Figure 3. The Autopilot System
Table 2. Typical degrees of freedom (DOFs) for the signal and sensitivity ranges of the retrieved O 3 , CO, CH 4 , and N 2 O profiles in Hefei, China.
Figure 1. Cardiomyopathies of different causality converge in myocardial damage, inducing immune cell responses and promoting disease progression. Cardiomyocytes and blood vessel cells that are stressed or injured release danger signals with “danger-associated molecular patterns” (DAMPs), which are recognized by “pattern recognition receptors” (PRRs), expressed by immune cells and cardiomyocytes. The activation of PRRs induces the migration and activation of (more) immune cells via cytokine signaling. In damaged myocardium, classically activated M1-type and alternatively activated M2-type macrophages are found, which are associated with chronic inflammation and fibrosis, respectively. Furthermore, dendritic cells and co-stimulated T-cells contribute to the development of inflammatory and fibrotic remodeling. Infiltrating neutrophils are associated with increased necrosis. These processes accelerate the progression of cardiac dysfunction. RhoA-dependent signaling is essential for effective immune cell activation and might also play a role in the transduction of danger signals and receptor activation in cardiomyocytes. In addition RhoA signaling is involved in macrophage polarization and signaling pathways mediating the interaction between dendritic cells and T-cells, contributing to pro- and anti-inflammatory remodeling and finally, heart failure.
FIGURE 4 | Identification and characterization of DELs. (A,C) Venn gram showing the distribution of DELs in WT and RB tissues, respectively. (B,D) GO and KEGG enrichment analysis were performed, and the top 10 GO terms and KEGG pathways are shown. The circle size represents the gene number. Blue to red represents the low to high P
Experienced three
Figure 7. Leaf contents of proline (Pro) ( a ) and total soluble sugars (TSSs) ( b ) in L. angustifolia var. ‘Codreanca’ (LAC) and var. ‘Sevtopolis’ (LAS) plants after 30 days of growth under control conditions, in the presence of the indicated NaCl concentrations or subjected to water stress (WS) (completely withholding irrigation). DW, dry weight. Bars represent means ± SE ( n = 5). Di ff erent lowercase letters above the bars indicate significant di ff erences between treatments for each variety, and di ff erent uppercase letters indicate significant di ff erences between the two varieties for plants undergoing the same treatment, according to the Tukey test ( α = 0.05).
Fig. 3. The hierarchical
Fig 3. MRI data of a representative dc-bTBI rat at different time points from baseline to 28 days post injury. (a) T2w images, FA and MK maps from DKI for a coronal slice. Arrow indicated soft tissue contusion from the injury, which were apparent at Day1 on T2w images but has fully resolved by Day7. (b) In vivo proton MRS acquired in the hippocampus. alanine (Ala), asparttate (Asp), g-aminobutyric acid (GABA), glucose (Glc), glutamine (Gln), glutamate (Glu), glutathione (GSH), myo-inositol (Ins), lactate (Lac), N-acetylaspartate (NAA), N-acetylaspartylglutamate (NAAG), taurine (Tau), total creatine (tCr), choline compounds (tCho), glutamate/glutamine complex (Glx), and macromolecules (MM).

◇ ◇ ◇ ◇ ◇

EXERCISE PROMPT>
Reproduce the data shown above exactly.

ANSWER FOR THE TASK>
Figure 3. The Autopilot System
Table 2. Typical degrees of freedom (DOFs) for the signal and sensitivity ranges of the retrieved O 3 , CO, CH 4 , and N 2 O profiles in Hefei, China.
Figure 1. Cardiomyopathies of different causality converge in myocardial damage, inducing immune cell responses and promoting disease progression. Cardiomyocytes and blood vessel cells that are stressed or injured release danger signals with “danger-associated molecular patterns” (DAMPs), which are recognized by “pattern recognition receptors” (PRRs), expressed by immune cells and cardiomyocytes. The activation of PRRs induces the migration and activation of (more) immune cells via cytokine signaling. In damaged myocardium, classically activated M1-type and alternatively activated M2-type macrophages are found, which are associated with chronic inflammation and fibrosis, respectively. Furthermore, dendritic cells and co-stimulated T-cells contribute to the development of inflammatory and fibrotic remodeling. Infiltrating neutrophils are associated with increased necrosis. These processes accelerate the progression of cardiac dysfunction. RhoA-dependent signaling is essential for effective immune cell activation and might also play a role in the transduction of danger signals and receptor activation in cardiomyocytes. In addition RhoA signaling is involved in macrophage polarization and signaling pathways mediating the interaction between dendritic cells and T-cells, contributing to pro- and anti-inflammatory remodeling and finally, heart failure.
FIGURE 4 | Identification and characterization of DELs. (A,C) Venn gram showing the distribution of DELs in WT and RB tissues, respectively. (B,D) GO and KEGG enrichment analysis were performed, and the top 10 GO terms and KEGG pathways are shown. The circle size represents the gene number. Blue to red represents the low to high P
Experienced three
Figure 7. Leaf contents of proline (Pro) ( a ) and total soluble sugars (TSSs) ( b ) in L. angustifolia var. ‘Codreanca’ (LAC) and var. ‘Sevtopolis’ (LAS) plants after 30 days of growth under control conditions, in the presence of the indicated NaCl concentrations or subjected to water stress (WS) (completely withholding irrigation). DW, dry weight. Bars represent means ± SE ( n = 5). Di ff erent lowercase letters above the bars indicate significant di ff erences between treatments for each variety, and di ff erent uppercase letters indicate significant di ff erences between the two varieties for plants undergoing the same treatment, according to the Tukey test ( α = 0.05).
Fig. 3. The hierarchical
Fig 3. MRI data of a representative dc-bTBI rat at different time points from baseline to 28 days post injury. (a) T2w images, FA and MK maps from DKI for a coronal slice. Arrow indicated soft tissue contusion from the injury, which were apparent at Day1 on T2w images but has fully resolved by Day7. (b) In vivo proton MRS acquired in the hippocampus. alanine (Ala), asparttate (Asp), g-aminobutyric acid (GABA), glucose (Glc), glutamine (Gln), glutamate (Glu), glutathione (GSH), myo-inositol (Ins), lactate (Lac), N-acetylaspartate (NAA), N-acetylaspartylglutamate (NAAG), taurine (Tau), total creatine (tCr), choline compounds (tCho), glutamate/glutamine complex (Glx), and macromolecules (MM).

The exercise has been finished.